The fixed effects analysis revealed a significant intercept (\(b = 13.47\), \(SE = 0.40\), \(t(209) = 34.03\), \(p < .001\)), indicating a high baseline level of vocabulary knowledge. The treatment effect was also significant (\(b = 10.47\), \(SE = 0.62\), \(t(213) = 17.02\), \(p < .001\)), suggesting that the treatment had a substantial positive impact on vocabulary knowledge. Additionally, PPVT scores were positively associated with ETW scores (\(b = 0.43\), \(SE = 0.04\), \(t(1091) = 9.67\), \(p < .001\)), indicating that higher initial vocabulary levels were associated with higher post-intervention vocabulary knowledge. The interaction between treatment and PPVT scores was also significant (\(b = 0.28\), \(SE = 0.09\), \(t(1074) = 3.06\), \(p = .002\)), suggesting that the treatment effect varied as a function of initial vocabulary levels.
Regarding random effects, we observe a variance of 25.01 (\(SD = 5.00\)) for the intercepts across the different classrooms. This suggests there is substantial variability in the baseline ETW scores that can be attributed to differences between classrooms before considering treatment or PPVT scores. The variance associated with the treatment effect across classrooms was 45.51 (\(SD = 6.75\)). This suggests significant variability in how the treatment effect on ETW scores differs from across clasrooms. Finally, the variance of residuals was 57.02 (\(SD = 7.55\)), indicating within-classroom variance in student scores that cannot be explained by the model’s fixed effects or the classroom-level random effects. Overall, our variance components are significant for both the random intercept and slope for treatment. This suggests that multilevel modeling is, indeed, appropriate and necessary to account for the clustering of student scores within classrooms and the variability in treatment effects across classrooms.
the model estimated the standard deviation of the random intercepts for classrooms (\(SD = 5.00\)), indicating variability in baseline ETW scores across classrooms. The correlation between the random intercepts and slopes for treatment within classrooms was estimated to be 0.89, suggesting a strong positive relationship between the classroom baseline scores and the treatment effect. The standard deviation of the random slopes for treatment (\(SD = 6.75\)) indicated substantial variability in the treatment effect across classrooms. The residual standard deviation (\(SD = 7.55\)) reflected the within-classroom variability in ETW scores that was not explained by the model’s fixed and random effects.

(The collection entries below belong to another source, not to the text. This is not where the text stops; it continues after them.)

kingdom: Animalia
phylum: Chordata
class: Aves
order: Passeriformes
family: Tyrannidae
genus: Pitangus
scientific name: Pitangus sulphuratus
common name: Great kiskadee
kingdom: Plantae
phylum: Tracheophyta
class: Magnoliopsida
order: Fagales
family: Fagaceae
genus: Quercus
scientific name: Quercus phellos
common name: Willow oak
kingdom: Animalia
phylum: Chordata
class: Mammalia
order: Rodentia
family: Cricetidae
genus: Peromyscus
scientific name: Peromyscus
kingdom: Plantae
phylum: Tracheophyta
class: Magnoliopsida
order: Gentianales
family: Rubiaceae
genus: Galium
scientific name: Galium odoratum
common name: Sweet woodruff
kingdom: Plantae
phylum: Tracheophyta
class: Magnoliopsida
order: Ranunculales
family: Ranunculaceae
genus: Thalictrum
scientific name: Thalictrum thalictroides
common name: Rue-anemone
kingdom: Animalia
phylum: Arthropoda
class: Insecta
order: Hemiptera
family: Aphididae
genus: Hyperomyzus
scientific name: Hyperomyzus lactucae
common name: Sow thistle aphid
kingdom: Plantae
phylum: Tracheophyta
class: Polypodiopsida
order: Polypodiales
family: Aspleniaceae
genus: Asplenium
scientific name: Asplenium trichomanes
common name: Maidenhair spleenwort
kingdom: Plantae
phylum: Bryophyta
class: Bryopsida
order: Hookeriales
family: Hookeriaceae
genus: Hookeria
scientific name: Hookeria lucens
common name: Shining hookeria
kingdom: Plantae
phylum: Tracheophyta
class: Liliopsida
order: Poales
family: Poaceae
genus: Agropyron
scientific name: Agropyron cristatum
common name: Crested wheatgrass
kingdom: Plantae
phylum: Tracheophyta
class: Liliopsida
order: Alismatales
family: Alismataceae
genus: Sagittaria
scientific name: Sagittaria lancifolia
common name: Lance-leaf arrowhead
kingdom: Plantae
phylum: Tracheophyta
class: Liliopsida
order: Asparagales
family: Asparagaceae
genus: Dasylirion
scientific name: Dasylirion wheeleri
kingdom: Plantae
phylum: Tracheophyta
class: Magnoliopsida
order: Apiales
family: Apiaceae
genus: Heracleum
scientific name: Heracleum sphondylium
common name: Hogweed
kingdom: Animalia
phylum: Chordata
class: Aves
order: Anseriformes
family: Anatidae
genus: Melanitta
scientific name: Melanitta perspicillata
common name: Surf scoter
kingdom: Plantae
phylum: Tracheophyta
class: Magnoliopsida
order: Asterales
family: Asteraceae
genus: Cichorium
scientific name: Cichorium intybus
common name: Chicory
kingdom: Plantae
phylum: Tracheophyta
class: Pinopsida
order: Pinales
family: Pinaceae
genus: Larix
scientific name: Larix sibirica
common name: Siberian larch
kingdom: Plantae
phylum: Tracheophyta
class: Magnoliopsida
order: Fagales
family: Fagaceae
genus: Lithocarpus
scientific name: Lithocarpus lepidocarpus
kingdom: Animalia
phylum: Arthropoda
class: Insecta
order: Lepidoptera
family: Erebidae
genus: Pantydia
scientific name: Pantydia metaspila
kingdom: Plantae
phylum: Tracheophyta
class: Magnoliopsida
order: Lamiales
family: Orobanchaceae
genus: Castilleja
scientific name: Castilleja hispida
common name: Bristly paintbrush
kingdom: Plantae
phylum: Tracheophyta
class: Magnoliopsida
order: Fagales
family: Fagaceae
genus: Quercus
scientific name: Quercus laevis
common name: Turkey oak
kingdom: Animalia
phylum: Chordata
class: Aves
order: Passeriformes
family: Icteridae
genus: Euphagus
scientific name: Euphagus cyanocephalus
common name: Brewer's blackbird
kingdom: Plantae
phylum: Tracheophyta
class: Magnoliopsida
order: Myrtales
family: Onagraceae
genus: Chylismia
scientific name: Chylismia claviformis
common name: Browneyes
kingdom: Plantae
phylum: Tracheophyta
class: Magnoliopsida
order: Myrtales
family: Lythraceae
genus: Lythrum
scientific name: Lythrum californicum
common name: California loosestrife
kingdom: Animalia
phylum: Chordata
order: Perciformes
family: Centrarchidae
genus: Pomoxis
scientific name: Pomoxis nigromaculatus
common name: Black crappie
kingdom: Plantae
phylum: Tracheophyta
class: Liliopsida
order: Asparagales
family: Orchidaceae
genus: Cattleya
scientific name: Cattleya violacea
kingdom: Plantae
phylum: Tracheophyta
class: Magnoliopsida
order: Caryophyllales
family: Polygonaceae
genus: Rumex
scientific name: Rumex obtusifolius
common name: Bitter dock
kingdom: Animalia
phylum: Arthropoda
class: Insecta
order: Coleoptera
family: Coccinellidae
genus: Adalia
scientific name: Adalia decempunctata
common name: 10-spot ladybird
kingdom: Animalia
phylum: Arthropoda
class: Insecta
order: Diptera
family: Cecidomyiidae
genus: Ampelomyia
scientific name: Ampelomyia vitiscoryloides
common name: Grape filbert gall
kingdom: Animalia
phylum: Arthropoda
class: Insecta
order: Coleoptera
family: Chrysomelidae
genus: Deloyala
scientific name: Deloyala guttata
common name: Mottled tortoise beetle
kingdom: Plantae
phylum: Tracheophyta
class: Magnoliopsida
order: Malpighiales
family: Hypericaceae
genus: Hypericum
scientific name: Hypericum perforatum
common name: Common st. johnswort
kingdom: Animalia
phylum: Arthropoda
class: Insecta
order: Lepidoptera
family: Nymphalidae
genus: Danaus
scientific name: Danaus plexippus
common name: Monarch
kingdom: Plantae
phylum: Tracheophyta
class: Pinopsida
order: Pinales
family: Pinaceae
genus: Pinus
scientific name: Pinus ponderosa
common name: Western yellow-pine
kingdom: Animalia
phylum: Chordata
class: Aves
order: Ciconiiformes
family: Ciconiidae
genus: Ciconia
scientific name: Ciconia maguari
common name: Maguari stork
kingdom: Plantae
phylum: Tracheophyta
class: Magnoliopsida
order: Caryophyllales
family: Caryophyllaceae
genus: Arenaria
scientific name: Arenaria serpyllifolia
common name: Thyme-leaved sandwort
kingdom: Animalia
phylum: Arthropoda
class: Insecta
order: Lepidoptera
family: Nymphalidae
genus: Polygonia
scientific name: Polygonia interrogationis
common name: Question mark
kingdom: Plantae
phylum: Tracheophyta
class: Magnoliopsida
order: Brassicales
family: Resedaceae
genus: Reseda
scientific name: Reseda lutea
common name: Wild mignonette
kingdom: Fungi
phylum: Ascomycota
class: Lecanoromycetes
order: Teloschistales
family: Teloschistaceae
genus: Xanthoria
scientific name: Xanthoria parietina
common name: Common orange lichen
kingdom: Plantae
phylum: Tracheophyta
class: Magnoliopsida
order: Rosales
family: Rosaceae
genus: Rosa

Taken together, these results suggest that both the treatment and initial PPVT scores are significant predictors of students’ vocabulary knowledge. There was a notable interaction effect, suggesting that the benefit of the treatment varies depending on students’ initial vocabulary levels. The significant random effects for treatment across classrooms underscore the intervention’s differential effectiveness depending on classroom context. These findings highlight the importance of considering both the individual and contextual factors in educational interventions.